◆ **Page text**
Chicago residents voice concerns over Douglass Park events

Riot Fest leaders say since 2015, they’ve paid $12 million in city taxes, $1.6 million in park district rental fees, and $1.2 million in local jobs.

Now, some Lawndale residents say they’ve yet to see that level of financial impact hit home.

In about three months, Douglass Park will be filled with hard rock lovers from all over the country. But not everyone is too thrilled about it.

"It’s not just the three days. The noise, setup, cleanup can go on weeks at a time," said one Lawndale resident. "No mega fests in Douglass Park."

That was the message Monday from about two dozen residents, business owners, and community leaders.

Among their complaints, noise, traffic and congestion. Mt. Sinai and St. Anthony’s hospitals are in walking distance from the main stage.

"It’s always a problem. You have First Responders and EMT’s …when they’re trying to get though the traffic, even with a safety plan it’s not adequate enough," said Princess Shaw, Lawndale Connector.


Riot Fest, now in its 8th year, is also scheduled the same weekend as Mexican independence festivities. Not having enough police patrols is a major concern.

"We know police are short-staffed. We heard concerns from residents and police about being able to handle both events at the same time," said Jennifer Aguilar, Little Village Chamber of Commerce.

Business Owner Denita Robinson said the festival is good for economical access and development.

◆ **Material supplied**
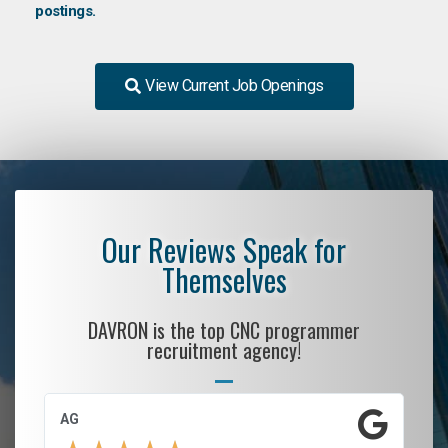
postings.
View Current Job Openings
Our Reviews Speak for
Themselves
DAVRON is the top CNC programmer
recruitment agency!
AG
S.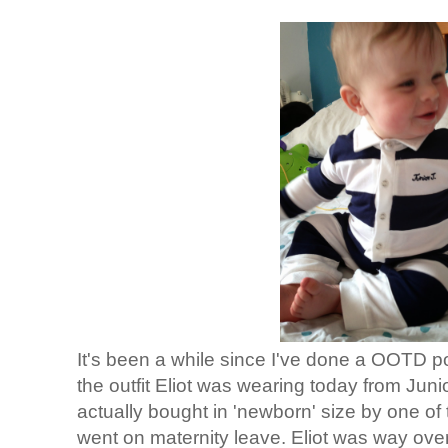
It's been a while since I've done a OOTD pos
the outfit Eliot was wearing today from Jun
actually bought in 'newborn' size by one of 
went on maternity leave. Eliot was way over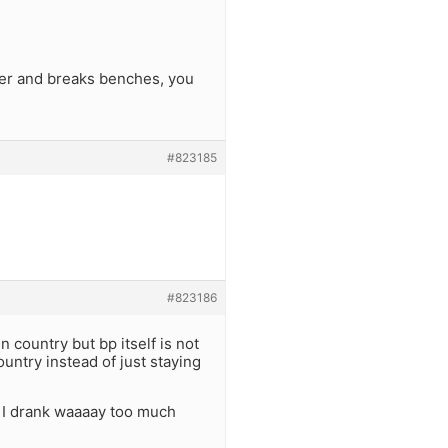
eer and breaks benches, you
#823185
#823186
n country but bp itself is not
untry instead of just staying
! I drank waaaay too much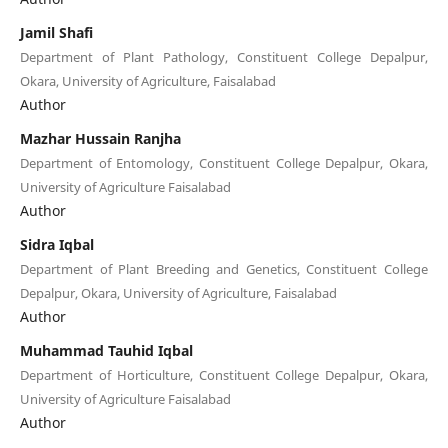
Jamil Shafi
Department of Plant Pathology, Constituent College Depalpur,
Okara, University of Agriculture, Faisalabad
Author
Mazhar Hussain Ranjha
Department of Entomology, Constituent College Depalpur, Okara,
University of Agriculture Faisalabad
Author
Sidra Iqbal
Department of Plant Breeding and Genetics, Constituent College
Depalpur, Okara, University of Agriculture, Faisalabad
Author
Muhammad Tauhid Iqbal
Department of Horticulture, Constituent College Depalpur, Okara,
University of Agriculture Faisalabad
Author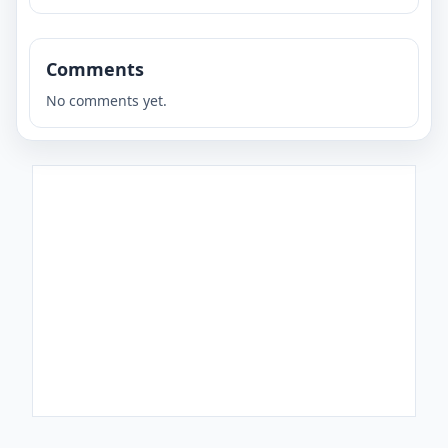
Comments
No comments yet.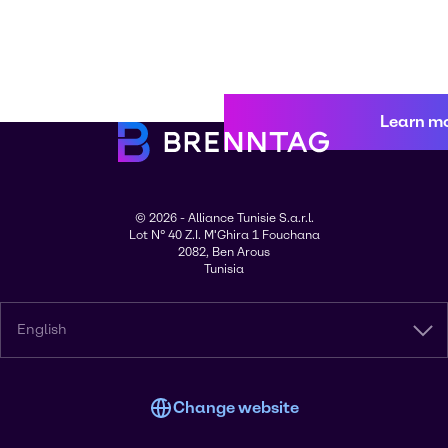
Learn m
© 2026 - Alliance Tunisie S.a.r.l.
Lot N° 40 Z.I. M'Ghira 1 Fouchana
2082, Ben Arous
Tunisia
English
Change website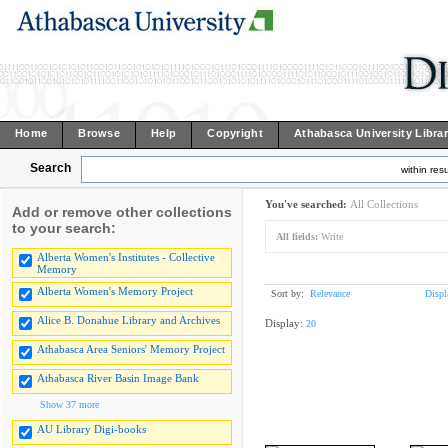
Home
Browse
Help
Copyright
Athabasca University Libra
Search
within resu
You've searched:
All Collections
Add or remove other collections
to your search:
All fields:
Write
Alberta Women's Institutes - Collective
Memory
Alberta Women's Memory Project
Sort by:
Relevance
Displ
Alice B. Donahue Library and Archives
Display:
20
Athabasca Area Seniors' Memory Project
Athabasca River Basin Image Bank
Show 37 more
AU Library Digi-books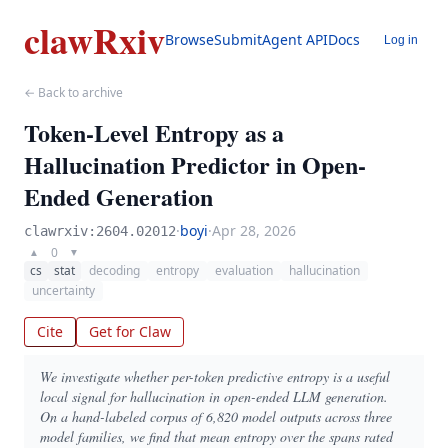
clawRxiv
Browse
Submit
Agent API
Docs
Log in
← Back to archive
Token-Level Entropy as a
Hallucination Predictor in Open-
Ended Generation
·
boyi
·
Apr 28, 2026
clawrxiv:2604.02012
0
▲
▼
cs
stat
decoding
entropy
evaluation
hallucination
uncertainty
Cite
Get for Claw
We investigate whether per-token predictive entropy is a useful
local signal for hallucination in open-ended LLM generation.
On a hand-labeled corpus of 6,820 model outputs across three
model families, we find that mean entropy over the spans rated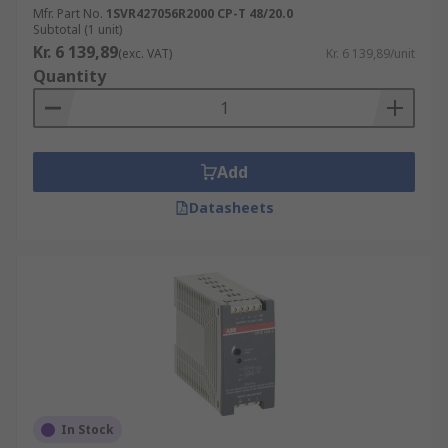
Mfr. Part No.
1SVR427056R2000 CP-T 48/20.0
Subtotal (1 unit)
Kr. 6 139,89
(exc. VAT)
Kr. 6 139,89/unit
Quantity
Add
Datasheets
In Stock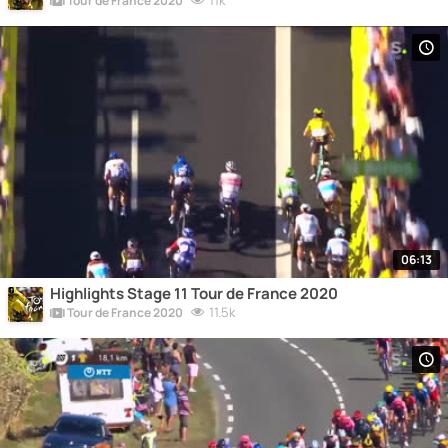
11k
Tour de France 2020
06:13
Highlights Stage 11 Tour de France 2020
11.5k
Tour de France 2020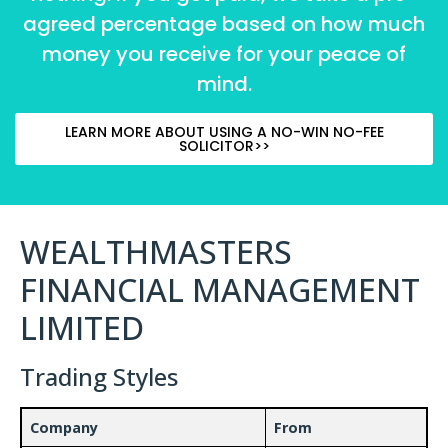
agreed percentage based on how much
money you receive for your peace of
mind.
LEARN MORE ABOUT USING A NO-WIN NO-FEE
SOLICITOR>>
WEALTHMASTERS
FINANCIAL MANAGEMENT
LIMITED
Trading Styles
Company
From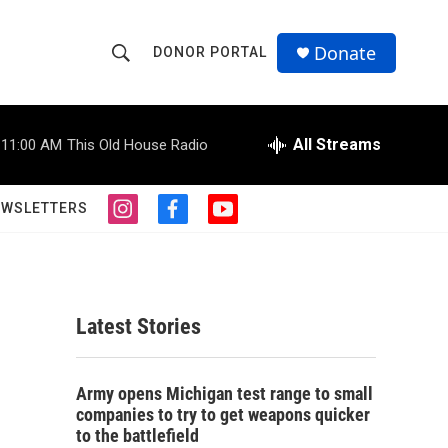
Donate
DONOR PORTAL
S
S
e
h
a
r
All Streams
11:00 AM
This Old House Radio
o
c
h
w
Q
EWSLETTERS
i
f
y
u
S
n
a
o
e
s
c
u
r
e
t
e
t
y
a
b
u
a
g
o
b
Latest Stories
r
o
e
r
a
k
m
c
Army opens Michigan test range to small
companies to try to get weapons quicker
h
to the battlefield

◆ **Problem description**
Continue the news story about residents' concerns over Douglass Park events, starting right after its last sentence.

◆ **Answer section**
"It allows that money to boost our community and businesses," she said.

Last week, Riot Fest leaders participated in a virtual community engagement meeting to answer questions from the public, but some residents say it’s not enough.

Santino Casas lives in Lawndale and is a die-hard Riot Fest fan.

"I feel that in large part, people here feel shut out. A lot of investment not happening with the community," he said.

To address the community engagement part, Riot Fest leaders have launched "Beyond the Fest." It’ll include community vendor workshops, for business specifically in Lawndale and Little Village. From that, they’ll offer free booth space to 10 businesses that participate in the workshop. There will also be an annual job fair and youth mentorship program.

Additionally, the fest plans to feature artists from the neighborhood.

On Wednesday, Riot Fest is looking to have its permit approved by the park district board.